** To do **
Reproduce the material with every occurrence of "white clouds in blue sky" substituted by "clouds in a blue sky" and all other text unchanged, leaving out the pictures.
** Recorded information follows **
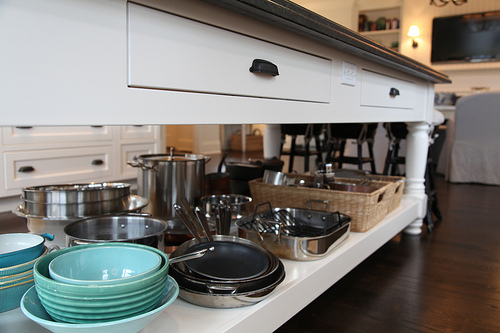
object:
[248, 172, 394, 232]
basket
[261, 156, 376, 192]
items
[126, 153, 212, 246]
cookware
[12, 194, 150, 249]
cookware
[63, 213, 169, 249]
cookware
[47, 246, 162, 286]
cookware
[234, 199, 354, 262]
cookware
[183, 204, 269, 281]
pans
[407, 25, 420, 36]
shade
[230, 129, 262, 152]
basket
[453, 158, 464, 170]
ground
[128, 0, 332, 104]
drawer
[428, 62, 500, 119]
shelf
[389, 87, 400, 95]
handle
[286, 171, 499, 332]
floor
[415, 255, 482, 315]
wood flooring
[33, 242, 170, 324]
bowls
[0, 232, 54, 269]
bowls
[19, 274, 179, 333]
bowl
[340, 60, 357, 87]
outlet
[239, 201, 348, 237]
rack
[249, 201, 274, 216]
handle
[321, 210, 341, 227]
handle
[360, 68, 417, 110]
drawer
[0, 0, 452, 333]
shelf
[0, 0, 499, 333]
room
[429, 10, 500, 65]
tv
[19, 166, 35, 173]
black handles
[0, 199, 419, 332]
white shelf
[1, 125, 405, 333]
kitchen items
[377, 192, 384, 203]
holes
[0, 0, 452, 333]
counter top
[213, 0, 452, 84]
edge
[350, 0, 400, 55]
shelf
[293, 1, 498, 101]
wall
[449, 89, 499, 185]
chair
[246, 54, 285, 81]
handle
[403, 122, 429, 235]
leg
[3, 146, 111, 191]
drawer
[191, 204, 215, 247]
handle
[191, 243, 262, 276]
coating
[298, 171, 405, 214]
basket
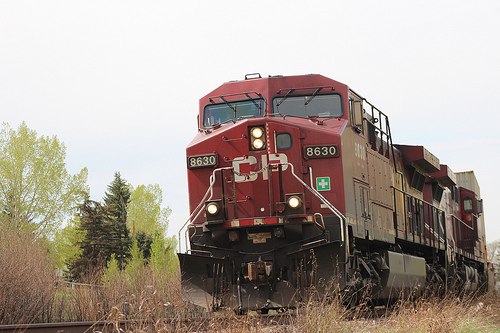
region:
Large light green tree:
[3, 126, 100, 269]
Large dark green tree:
[76, 173, 163, 272]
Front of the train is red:
[173, 70, 384, 292]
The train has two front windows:
[201, 95, 347, 159]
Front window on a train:
[201, 100, 266, 130]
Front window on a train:
[271, 90, 346, 121]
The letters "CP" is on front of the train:
[223, 143, 300, 200]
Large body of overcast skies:
[41, 18, 186, 117]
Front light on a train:
[200, 199, 229, 221]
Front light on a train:
[282, 195, 307, 212]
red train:
[184, 81, 442, 286]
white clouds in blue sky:
[44, 33, 71, 65]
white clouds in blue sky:
[390, 22, 440, 59]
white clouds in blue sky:
[392, 81, 446, 131]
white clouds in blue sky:
[428, 52, 482, 116]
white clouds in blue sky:
[314, 9, 439, 71]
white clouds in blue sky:
[385, 25, 437, 86]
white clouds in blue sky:
[62, 45, 132, 105]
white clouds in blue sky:
[111, 92, 146, 139]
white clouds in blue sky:
[67, 18, 138, 73]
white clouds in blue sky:
[78, 28, 115, 60]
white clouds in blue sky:
[366, 53, 393, 73]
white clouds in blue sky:
[403, 53, 437, 81]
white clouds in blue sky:
[430, 11, 465, 64]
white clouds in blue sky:
[256, 11, 302, 38]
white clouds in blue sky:
[41, 15, 91, 56]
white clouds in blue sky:
[95, 28, 129, 59]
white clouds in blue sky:
[61, 43, 96, 84]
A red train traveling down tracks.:
[176, 73, 494, 315]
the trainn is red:
[338, 164, 354, 187]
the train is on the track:
[222, 301, 287, 326]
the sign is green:
[317, 177, 330, 191]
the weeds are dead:
[306, 301, 332, 323]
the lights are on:
[246, 124, 269, 154]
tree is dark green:
[109, 206, 128, 249]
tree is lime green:
[136, 202, 157, 227]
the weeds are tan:
[122, 276, 164, 311]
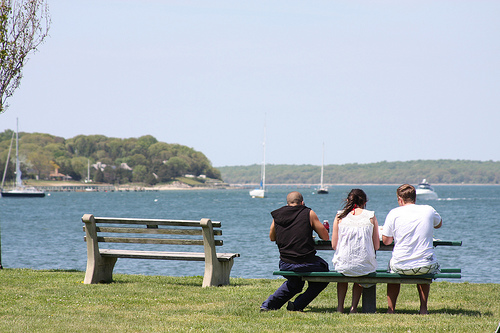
** End of Recorded information **
** Response for this exercise **
object:
[248, 172, 394, 232]
basket
[261, 156, 376, 192]
items
[126, 153, 212, 246]
cookware
[12, 194, 150, 249]
cookware
[63, 213, 169, 249]
cookware
[47, 246, 162, 286]
cookware
[234, 199, 354, 262]
cookware
[183, 204, 269, 281]
pans
[407, 25, 420, 36]
shade
[230, 129, 262, 152]
basket
[453, 158, 464, 170]
ground
[128, 0, 332, 104]
drawer
[428, 62, 500, 119]
shelf
[389, 87, 400, 95]
handle
[286, 171, 499, 332]
floor
[415, 255, 482, 315]
wood flooring
[33, 242, 170, 324]
bowls
[0, 232, 54, 269]
bowls
[19, 274, 179, 333]
bowl
[340, 60, 357, 87]
outlet
[239, 201, 348, 237]
rack
[249, 201, 274, 216]
handle
[321, 210, 341, 227]
handle
[360, 68, 417, 110]
drawer
[0, 0, 452, 333]
shelf
[0, 0, 499, 333]
room
[429, 10, 500, 65]
tv
[19, 166, 35, 173]
black handles
[0, 199, 419, 332]
white shelf
[1, 125, 405, 333]
kitchen items
[377, 192, 384, 203]
holes
[0, 0, 452, 333]
counter top
[213, 0, 452, 84]
edge
[350, 0, 400, 55]
shelf
[293, 1, 498, 101]
wall
[449, 89, 499, 185]
chair
[246, 54, 285, 81]
handle
[403, 122, 429, 235]
leg
[3, 146, 111, 191]
drawer
[191, 204, 215, 247]
handle
[191, 243, 262, 276]
coating
[298, 171, 405, 214]
basket
region:
Large light green tree:
[3, 126, 100, 269]
Large dark green tree:
[76, 173, 163, 272]
Front of the train is red:
[173, 70, 384, 292]
The train has two front windows:
[201, 95, 347, 159]
Front window on a train:
[201, 100, 266, 130]
Front window on a train:
[271, 90, 346, 121]
The letters "CP" is on front of the train:
[223, 143, 300, 200]
Large body of overcast skies:
[41, 18, 186, 117]
Front light on a train:
[200, 199, 229, 221]
Front light on a train:
[282, 195, 307, 212]
red train:
[184, 81, 442, 286]
clouds in a blue sky:
[44, 33, 71, 65]
clouds in a blue sky:
[390, 22, 440, 59]
clouds in a blue sky:
[392, 81, 446, 131]
clouds in a blue sky:
[428, 52, 482, 116]
clouds in a blue sky:
[314, 9, 439, 71]
clouds in a blue sky:
[385, 25, 437, 86]
clouds in a blue sky:
[62, 45, 132, 105]
clouds in a blue sky:
[111, 92, 146, 139]
clouds in a blue sky:
[67, 18, 138, 73]
clouds in a blue sky:
[78, 28, 115, 60]
clouds in a blue sky:
[366, 53, 393, 73]
clouds in a blue sky:
[403, 53, 437, 81]
clouds in a blue sky:
[430, 11, 465, 64]
clouds in a blue sky:
[256, 11, 302, 38]
clouds in a blue sky:
[41, 15, 91, 56]
clouds in a blue sky:
[95, 28, 129, 59]
clouds in a blue sky:
[61, 43, 96, 84]
A red train traveling down tracks.:
[176, 73, 494, 315]
the trainn is red:
[338, 164, 354, 187]
the train is on the track:
[222, 301, 287, 326]
the sign is green:
[317, 177, 330, 191]
the weeds are dead:
[306, 301, 332, 323]
the lights are on:
[246, 124, 269, 154]
tree is dark green:
[109, 206, 128, 249]
tree is lime green:
[136, 202, 157, 227]
the weeds are tan:
[122, 276, 164, 311]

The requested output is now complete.